他们在深山里点火。希望能把追兵引来,可这个地方是战龙之谷。骑士团里总不可能没有人知道吧?如果这样的话,就永远过不了这个谷。吉尼为此很担心。结司也是急得来回搓手。
“嘘!等一下!”吉尼突然发现动静。
山下的黑暗里很明显的有脚步声传来,虽然很轻微,脚步也很慢。但听得却很清楚。吉尼和结司躲在岩石的后面,想借着火光看个清楚。
“请问有人在吗?”浑厚且沙哑的声音……
“你找谁?”吉尼看到是一个矮小的老头,所以放心的出来问话。
“过路的。只是想借住一晚,可以吗?”
“可是……”吉尼看着那唯一一个帐篷,有些为难。
“你进去休息吧,不过请千万别吵醒我的朋友。拜托你了。”结司热情的为老人掀开帐篷。
“打搅你们真不好意思。”老人说着,进了帐篷睡觉去了。两个人继续放哨。
半夜里,老头鼾声如雷,吉尼捂着耳朵暴跳起来。
“结司!结司!你醒醒!”
“…………怎么了?”
“这老头来历不明,有些奇怪啊。”
“哪里奇怪?”
“突然出现,现在又这么大的鼾声,一定有问题。”
吉尼这么一说,结司才注意到震天的响声原来是老人在打鼾。他还以为是打雷……如果让吉尼知道了,不被气死才怪。虽然不常用脑子,不过这点问题他还是知道的。可这个老人为什么会出现在这里,倒还真让人觉得奇怪。这里离山顶没多远,一个老人却到这里来借宿。他很有可能是追兵,可他这年纪也太……
结司没有细想,接着睡觉了。因为他感到有些头疼。吉尼则在一边愤愤的坐着,抱着双手,还在不停的动食指。

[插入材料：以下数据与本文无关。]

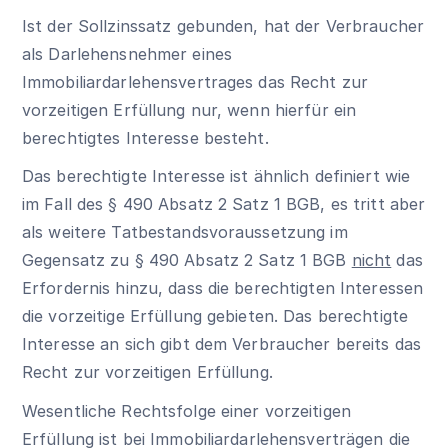
Ist der Sollzinssatz gebunden, hat der Verbraucher
als Darlehensnehmer eines
Immobiliardarlehensvertrages das Recht zur
vorzeitigen Erfüllung nur, wenn hierfür ein
berechtigtes Interesse besteht.
Das berechtigte Interesse ist ähnlich definiert wie
im Fall des § 490 Absatz 2 Satz 1 BGB, es tritt aber
als weitere Tatbestandsvoraussetzung im
Gegensatz zu § 490 Absatz 2 Satz 1 BGB
nicht
das
Erfordernis hinzu, dass die berechtigten Interessen
die vorzeitige Erfüllung gebieten. Das berechtigte
Interesse an sich gibt dem Verbraucher bereits das
Recht zur vorzeitigen Erfüllung.
Wesentliche Rechtsfolge einer vorzeitigen
Erfüllung ist bei Immobiliardarlehensverträgen die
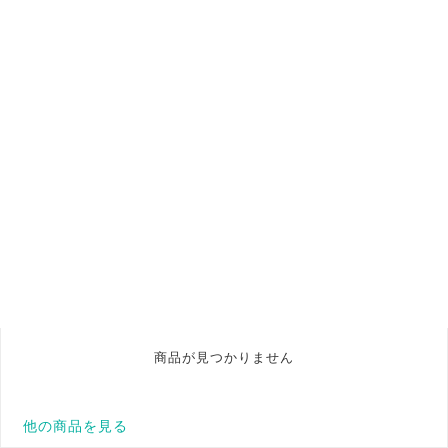
商品が見つかりません
他の商品を見る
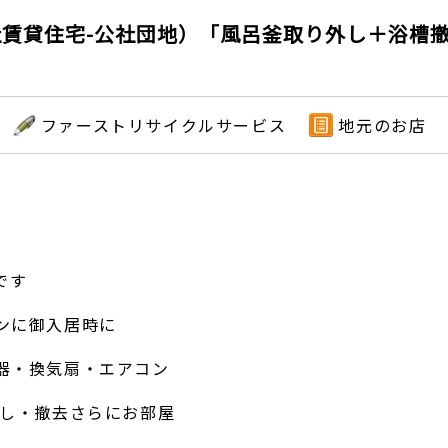
賃貸住宅-公社団地）「風呂釜取り外し＋浴槽撤
ファーストリサイクルサービス
地元のお店
です
ンに御入居時に
器・換気扇・エアコン
外し・撤去さらにお部屋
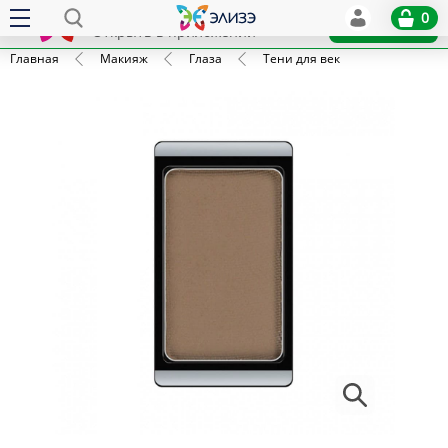
Elize
0
x
Установить
Открыть в приложении
Главная
Макияж
Глаза
Тени для век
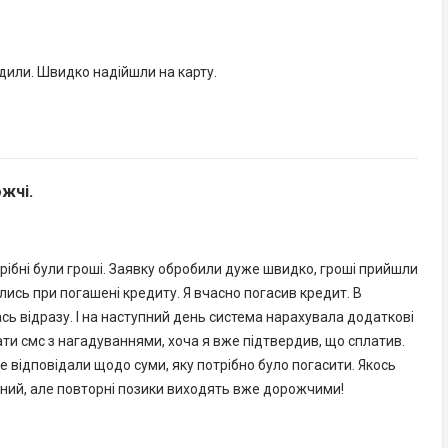
дили. Швидко надійшли на карту.
жчі.
отрібні були гроші. Заявку обробили дуже швидко, гроші прийшли
лись при погашені кредиту. Я вчасно погасив кредит. В
сь відразу. І на наступний день система нарахувала додаткові
ати смс з нагадуваннями, хоча я вже підтвердив, що сплатив.
не відповідали щодо суми, яку потрібно було погасити. Якось
дний, але повторні позики виходять вже дорожчими!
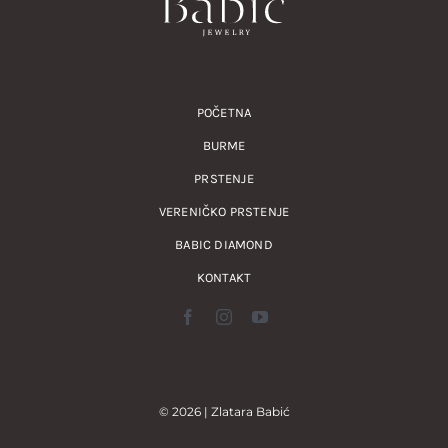
POČETNA
BURME
PRSTENJE
VERENIČKO PRSTENJE
BABIC DIAMOND
KONTAKT
© 2026 | Zlatara Babić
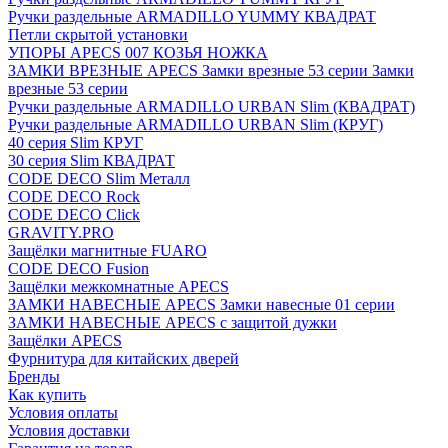
Ручки раздельные ARMADILLO YUMMY КВАДРАТ
Петли скрытой установки
УПОРЫ APECS 007 КОЗЬЯ НОЖКА
ЗАМКИ ВРЕЗНЫЕ APECS Замки врезные 53 серии Замки
врезные 53 серии
Ручки раздельные ARMADILLO URBAN Slim (КВАДРАТ)
Ручки раздельные ARMADILLO URBAN Slim (КРУГ)
40 серия Slim КРУГ
30 серия Slim КВАДРАТ
CODE DECO Slim Металл
CODE DECO Rock
CODE DECO Click
GRAVITY.PRO
Защёлки магнитные FUARO
CODE DECO Fusion
Защёлки межкомнатные APECS
ЗАМКИ НАВЕСНЫЕ APECS Замки навесные 01 серии
ЗАМКИ НАВЕСНЫЕ APECS с защитой дужки
Защёлки APECS
Фурнитура для китайских дверей
Бренды
Как купить
Условия оплаты
Условия доставки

一个晚上都因为鼾声而没有睡好。所以吉尼一大早就冲进帐篷里。可意外的发现,托路卡正在整理床铺。而且他看起来似乎很有精神。而那个老头仍在呼呼大睡,而且睡像很难看。
“你怎么起来了?精神好点了?”
“是啊吉尼。今天我们就可以过去了。结司呢?”
“在山口放哨。这个老头是谁啊?”
托路卡笑了笑,对正用轻蔑的眼光看着这老头的吉尼摇摇手。然后拉着他走到帐篷外。
“你醒了?”结司从山口回来了,手里拿着三只刚猎到的野兔。吉尼一看到有食物,那不争气的肚子就开始叫唤。迅速抢过来拔毛、清洗然后烧烤。不一会,四周围就弥漫出浓郁的肉香味。
“有野兔吃啊?”老人不知道什么时候站在他们身后。
“您要吃吗?那一起来吧。”托路卡很有礼貌并且笑吟吟的说。
“那我不客气了。”
吉尼递上一块考好的兔肉,老人几口就吃完了,本来是四个人一起吃的。最后却只有他一个人在吃。托路卡笑呵呵的看着,结司在打水,而吉尼却是拿着穿兔肉的树枝在生气。
“要不要喝点水?”托路卡接过结司手里的水桶。
“我来喂你喝吧。”说完,抢过水桶的吉尼突然将一桶水全倒在老人的头上。